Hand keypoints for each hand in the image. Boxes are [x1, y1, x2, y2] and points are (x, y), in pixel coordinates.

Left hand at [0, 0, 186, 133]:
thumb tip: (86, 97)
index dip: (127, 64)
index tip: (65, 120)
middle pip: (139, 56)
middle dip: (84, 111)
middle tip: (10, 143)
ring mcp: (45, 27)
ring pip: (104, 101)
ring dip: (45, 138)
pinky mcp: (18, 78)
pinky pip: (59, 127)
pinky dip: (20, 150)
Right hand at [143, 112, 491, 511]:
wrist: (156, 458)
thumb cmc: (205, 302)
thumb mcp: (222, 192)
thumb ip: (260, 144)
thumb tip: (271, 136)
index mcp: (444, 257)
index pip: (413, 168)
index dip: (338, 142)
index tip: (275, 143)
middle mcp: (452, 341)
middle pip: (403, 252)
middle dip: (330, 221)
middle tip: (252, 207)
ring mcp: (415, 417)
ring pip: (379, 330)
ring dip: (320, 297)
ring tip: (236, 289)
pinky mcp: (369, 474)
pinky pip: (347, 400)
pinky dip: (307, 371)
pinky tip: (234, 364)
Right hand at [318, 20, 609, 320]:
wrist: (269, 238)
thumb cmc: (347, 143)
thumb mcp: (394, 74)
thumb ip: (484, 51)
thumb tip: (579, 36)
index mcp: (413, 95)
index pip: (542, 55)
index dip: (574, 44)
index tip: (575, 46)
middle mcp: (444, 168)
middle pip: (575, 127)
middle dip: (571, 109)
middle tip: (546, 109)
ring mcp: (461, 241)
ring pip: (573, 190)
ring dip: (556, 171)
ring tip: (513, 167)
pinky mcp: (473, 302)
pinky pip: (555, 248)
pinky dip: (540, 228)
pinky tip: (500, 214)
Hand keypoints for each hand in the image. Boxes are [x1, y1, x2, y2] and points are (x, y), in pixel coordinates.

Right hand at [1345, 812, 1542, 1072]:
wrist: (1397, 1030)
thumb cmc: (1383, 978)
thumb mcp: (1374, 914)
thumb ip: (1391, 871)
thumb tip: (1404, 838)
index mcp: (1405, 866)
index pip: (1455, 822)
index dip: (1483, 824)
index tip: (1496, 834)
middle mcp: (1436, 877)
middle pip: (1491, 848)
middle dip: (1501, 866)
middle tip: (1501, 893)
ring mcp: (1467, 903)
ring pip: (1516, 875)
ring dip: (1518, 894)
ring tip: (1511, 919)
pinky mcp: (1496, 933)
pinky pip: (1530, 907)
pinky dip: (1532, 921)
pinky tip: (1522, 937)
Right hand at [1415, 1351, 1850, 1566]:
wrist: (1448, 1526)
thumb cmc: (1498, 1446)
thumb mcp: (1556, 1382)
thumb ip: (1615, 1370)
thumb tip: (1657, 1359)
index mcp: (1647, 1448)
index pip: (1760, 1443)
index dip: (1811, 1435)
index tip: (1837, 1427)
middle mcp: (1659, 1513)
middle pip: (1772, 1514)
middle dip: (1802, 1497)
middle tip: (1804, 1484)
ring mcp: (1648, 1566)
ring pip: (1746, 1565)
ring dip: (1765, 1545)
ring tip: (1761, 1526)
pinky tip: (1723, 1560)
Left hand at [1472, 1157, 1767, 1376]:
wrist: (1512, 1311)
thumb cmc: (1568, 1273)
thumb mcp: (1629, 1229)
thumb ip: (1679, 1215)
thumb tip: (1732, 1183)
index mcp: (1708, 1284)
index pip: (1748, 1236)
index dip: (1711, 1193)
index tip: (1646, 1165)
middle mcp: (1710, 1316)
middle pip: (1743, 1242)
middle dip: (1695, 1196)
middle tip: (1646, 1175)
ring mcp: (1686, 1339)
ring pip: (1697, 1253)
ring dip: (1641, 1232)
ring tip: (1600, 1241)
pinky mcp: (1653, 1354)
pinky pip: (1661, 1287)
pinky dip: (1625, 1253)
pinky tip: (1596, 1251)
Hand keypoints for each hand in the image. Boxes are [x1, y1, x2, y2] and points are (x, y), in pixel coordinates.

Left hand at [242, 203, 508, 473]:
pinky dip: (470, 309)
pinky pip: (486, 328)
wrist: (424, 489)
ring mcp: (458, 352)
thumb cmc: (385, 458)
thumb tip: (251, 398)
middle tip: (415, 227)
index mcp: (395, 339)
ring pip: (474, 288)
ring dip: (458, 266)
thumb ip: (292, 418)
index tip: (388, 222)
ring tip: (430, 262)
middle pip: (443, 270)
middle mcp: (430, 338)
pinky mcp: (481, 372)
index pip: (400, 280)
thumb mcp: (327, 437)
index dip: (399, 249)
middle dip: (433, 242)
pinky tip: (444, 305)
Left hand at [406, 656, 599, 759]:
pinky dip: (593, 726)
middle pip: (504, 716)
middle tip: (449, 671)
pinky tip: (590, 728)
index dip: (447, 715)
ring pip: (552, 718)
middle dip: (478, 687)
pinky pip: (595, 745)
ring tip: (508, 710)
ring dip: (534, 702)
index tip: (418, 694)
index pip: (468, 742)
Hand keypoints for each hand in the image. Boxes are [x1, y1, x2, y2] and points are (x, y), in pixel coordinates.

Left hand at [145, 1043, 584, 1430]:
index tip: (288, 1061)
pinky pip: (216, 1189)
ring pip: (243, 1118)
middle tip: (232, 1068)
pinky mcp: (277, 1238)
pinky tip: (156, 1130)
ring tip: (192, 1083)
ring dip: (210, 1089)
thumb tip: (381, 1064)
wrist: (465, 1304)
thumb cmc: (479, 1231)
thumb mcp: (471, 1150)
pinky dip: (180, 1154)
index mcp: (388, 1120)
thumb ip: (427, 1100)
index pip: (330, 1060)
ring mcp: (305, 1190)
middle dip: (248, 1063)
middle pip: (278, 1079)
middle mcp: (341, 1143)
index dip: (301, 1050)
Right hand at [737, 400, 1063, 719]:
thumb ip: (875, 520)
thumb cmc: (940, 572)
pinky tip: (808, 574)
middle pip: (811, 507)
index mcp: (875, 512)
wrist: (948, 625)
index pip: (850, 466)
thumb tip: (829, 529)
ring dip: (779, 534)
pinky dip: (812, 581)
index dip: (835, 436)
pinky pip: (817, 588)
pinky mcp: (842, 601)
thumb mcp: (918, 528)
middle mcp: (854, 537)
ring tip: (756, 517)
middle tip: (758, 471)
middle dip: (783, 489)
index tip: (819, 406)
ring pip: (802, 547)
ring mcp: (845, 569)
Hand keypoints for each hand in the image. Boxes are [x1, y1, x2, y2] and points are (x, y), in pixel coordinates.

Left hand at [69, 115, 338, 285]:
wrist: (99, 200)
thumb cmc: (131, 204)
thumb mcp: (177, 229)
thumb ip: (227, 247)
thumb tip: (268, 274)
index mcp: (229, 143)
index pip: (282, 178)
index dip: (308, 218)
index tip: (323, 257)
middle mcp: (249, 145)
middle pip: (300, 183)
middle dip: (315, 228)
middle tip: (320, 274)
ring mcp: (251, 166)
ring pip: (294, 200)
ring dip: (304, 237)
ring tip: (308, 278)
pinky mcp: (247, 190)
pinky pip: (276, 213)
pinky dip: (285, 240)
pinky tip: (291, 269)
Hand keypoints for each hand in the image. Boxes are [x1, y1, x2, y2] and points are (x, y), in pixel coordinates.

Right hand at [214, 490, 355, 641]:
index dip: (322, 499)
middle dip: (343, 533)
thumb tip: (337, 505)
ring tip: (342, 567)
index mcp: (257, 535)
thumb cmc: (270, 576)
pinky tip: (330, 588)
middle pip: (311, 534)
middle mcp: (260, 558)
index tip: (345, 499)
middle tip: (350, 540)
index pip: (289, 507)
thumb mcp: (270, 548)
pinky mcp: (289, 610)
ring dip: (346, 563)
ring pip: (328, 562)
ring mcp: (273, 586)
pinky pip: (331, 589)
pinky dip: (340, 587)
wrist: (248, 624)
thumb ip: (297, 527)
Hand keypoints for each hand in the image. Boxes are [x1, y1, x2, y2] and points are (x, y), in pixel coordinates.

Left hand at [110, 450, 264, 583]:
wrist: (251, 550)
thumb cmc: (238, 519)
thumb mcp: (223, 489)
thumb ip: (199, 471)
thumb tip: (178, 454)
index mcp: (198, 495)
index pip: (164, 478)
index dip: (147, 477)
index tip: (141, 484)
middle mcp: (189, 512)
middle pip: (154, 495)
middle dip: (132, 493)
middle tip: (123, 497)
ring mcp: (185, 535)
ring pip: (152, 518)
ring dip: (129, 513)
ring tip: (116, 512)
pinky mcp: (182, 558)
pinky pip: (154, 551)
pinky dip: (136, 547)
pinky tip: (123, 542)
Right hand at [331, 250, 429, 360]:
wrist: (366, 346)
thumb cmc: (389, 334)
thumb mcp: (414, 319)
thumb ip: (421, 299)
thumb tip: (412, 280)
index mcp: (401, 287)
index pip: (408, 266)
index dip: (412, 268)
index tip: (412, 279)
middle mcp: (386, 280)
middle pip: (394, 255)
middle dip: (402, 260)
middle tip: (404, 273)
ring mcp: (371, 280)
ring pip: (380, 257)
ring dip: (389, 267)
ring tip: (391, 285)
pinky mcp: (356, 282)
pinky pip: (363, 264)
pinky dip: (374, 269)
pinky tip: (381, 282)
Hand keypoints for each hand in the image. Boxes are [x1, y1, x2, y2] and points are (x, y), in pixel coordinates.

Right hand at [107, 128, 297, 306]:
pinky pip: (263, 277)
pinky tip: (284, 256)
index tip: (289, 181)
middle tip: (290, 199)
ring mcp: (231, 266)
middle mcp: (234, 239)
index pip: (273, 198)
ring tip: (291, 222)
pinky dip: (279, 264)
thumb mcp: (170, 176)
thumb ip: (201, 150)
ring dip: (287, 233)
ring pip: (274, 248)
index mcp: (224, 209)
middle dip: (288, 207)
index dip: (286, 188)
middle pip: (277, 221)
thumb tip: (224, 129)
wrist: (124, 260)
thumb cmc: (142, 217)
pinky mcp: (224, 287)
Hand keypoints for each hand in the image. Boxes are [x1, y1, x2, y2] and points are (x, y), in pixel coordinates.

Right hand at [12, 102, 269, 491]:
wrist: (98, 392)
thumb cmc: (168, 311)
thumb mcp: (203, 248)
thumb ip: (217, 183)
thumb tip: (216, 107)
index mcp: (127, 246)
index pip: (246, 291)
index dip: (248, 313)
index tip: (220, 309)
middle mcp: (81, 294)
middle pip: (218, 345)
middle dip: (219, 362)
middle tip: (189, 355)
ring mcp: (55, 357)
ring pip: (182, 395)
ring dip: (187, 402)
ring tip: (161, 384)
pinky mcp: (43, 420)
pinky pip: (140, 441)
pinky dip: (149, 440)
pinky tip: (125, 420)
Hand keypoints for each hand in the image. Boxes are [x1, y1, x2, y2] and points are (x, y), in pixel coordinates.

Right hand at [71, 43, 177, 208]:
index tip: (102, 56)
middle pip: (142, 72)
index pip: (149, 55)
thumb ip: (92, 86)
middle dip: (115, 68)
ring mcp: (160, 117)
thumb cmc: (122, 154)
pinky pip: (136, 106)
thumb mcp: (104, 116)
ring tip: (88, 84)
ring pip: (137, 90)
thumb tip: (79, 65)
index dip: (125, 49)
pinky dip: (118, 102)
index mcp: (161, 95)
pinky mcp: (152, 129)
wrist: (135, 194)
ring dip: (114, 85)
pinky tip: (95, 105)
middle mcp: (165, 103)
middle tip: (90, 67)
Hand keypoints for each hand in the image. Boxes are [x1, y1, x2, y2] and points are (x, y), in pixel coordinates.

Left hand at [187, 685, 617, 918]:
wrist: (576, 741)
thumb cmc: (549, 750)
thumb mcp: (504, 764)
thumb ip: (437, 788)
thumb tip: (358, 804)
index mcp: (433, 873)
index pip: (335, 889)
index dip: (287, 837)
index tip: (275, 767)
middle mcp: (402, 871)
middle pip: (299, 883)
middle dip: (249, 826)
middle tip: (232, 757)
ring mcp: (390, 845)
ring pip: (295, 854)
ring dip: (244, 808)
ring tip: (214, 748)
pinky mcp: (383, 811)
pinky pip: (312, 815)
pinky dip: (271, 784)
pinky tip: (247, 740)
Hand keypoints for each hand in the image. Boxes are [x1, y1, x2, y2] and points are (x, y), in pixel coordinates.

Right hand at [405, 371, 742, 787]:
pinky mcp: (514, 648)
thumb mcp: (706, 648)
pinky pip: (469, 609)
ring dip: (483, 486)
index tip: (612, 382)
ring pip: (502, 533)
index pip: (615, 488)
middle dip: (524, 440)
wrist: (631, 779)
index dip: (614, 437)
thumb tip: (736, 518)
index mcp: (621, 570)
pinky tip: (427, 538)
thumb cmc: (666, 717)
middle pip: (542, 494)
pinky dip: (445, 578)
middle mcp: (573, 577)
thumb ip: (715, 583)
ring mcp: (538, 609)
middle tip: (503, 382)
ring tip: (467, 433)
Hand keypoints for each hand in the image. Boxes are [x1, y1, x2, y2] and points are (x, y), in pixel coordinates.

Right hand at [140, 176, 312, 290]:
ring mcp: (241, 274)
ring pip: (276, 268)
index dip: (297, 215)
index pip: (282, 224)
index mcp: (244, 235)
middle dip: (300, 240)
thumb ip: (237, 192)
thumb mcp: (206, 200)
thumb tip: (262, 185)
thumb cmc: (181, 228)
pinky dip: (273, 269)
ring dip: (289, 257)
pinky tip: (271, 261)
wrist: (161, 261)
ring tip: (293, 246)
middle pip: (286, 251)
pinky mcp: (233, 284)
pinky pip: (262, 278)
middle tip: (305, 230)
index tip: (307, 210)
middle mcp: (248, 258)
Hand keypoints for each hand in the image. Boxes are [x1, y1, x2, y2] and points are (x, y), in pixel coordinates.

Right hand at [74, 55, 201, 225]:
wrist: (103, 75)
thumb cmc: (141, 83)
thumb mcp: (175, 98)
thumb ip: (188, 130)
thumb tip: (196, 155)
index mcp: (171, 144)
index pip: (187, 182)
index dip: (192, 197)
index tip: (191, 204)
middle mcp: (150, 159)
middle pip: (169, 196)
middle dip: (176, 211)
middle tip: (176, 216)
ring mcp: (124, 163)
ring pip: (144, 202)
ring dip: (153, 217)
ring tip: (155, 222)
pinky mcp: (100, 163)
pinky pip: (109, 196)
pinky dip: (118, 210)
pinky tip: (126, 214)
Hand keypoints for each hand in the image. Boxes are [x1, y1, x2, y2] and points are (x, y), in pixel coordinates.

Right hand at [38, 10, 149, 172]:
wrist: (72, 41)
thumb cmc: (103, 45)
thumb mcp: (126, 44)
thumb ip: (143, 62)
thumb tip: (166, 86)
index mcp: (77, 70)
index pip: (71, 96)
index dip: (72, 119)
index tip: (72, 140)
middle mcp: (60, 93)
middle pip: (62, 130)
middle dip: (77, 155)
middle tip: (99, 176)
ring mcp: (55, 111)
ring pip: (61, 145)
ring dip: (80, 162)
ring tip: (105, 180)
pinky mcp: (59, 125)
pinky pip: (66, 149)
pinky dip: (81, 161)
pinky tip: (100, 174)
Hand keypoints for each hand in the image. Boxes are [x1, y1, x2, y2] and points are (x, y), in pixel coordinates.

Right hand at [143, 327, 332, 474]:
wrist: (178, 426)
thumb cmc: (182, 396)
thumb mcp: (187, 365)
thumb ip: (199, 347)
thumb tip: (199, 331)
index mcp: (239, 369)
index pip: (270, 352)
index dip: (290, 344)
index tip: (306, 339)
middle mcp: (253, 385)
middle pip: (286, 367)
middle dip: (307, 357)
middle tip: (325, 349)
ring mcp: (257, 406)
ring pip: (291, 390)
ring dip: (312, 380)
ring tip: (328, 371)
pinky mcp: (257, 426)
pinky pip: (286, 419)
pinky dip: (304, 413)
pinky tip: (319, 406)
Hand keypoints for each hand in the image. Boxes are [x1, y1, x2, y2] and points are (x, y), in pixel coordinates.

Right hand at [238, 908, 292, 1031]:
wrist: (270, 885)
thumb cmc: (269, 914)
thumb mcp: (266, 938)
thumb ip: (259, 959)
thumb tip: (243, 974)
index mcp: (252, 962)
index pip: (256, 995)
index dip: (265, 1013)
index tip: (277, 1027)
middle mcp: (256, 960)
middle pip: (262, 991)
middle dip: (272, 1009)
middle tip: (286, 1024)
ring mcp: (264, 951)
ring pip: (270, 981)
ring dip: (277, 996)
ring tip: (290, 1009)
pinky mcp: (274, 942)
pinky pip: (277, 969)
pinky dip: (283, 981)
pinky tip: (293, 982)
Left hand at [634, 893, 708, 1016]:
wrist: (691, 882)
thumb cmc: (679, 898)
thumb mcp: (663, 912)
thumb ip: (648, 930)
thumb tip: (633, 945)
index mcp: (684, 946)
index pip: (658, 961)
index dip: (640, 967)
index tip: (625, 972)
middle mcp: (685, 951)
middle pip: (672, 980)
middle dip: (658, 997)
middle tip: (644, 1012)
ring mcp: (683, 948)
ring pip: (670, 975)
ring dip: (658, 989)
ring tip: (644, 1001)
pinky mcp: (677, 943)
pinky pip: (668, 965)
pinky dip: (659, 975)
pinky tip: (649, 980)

**What needs to be done:** From the entries above, print the lines beginning at the one with "pinky mcp: (18, 78)" and stopping after the one with "thumb mcp: (394, 74)", exactly as written and with nothing else.

**Exercise solution:**
pinky mcp: (18, 78)
pinky pip: (59, 127)
pinky dip: (20, 150)
Right hand at [143, 112, 491, 511]:
wrist: (156, 458)
thumb cmc: (205, 302)
thumb mcp: (222, 192)
thumb ip: (260, 144)
thumb tip: (271, 136)
index mcp: (444, 257)
index pip: (413, 168)
index dip: (338, 142)
index tip: (275, 143)
middle mcp: (452, 341)
middle pip: (403, 252)
middle dip: (330, 221)
middle tip: (252, 207)
ring mcp: (415, 417)
ring pip: (379, 330)
ring dip: (320, 297)
ring tip: (236, 289)
pinky mcp: (369, 474)
pinky pip: (347, 400)
pinky dip: (307, 371)
pinky tip: (234, 364)
Right hand at [318, 20, 609, 320]:
wrist: (269, 238)
thumb cmc: (347, 143)
thumb mcp: (394, 74)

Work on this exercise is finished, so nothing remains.